Computation of Cohomology of Lie Algebra of Hamiltonian Vector Fields by Splitting Cochain Complex into Minimal Subcomplexes

TL;DR

This paper introduces an efficient algorithm for computing the cohomology of Lie algebras, demonstrated on Hamiltonian vector fields, revealing new cohomological classes and outperforming traditional methods.

Contribution

The paper presents a novel algorithm that partitions cochain complexes into minimal subcomplexes, significantly improving computational efficiency for Lie algebra cohomology.

Findings

The new algorithm is more efficient than traditional methods.

Application to H(2|0) reveals new cohomological classes.

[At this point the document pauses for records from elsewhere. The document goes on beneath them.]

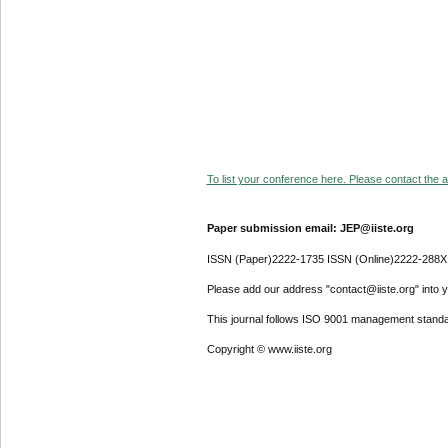
To list your conference here. Please contact the ad
Paper submission email: JEP@iiste.org
ISSN (Paper)2222-1735 ISSN (Online)2222-288X
Please add our address "contact@iiste.org" into yo
This journal follows ISO 9001 management standa
Copyright © www.iiste.org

The approach is effective for Hamiltonian and Poisson algebras.

Abstract

Computation of homology or cohomology is intrinsically a problem of high combinatorial complexity. Recently we proposed a new efficient algorithm for computing cohomologies of Lie algebras and superalgebras. This algorithm is based on partition of the full cochain complex into minimal subcomplexes. The algorithm was implemented as a C program LieCohomology. In this paper we present results of applying the program LieCohomology to the algebra of hamiltonian vector fields H(2|0). We demonstrate that the new approach is much more efficient comparing with the straightforward one. In particular, our computation reveals some new cohomological classes for the algebra H(2|0) (and also for the Poisson algebra Po(2|0)).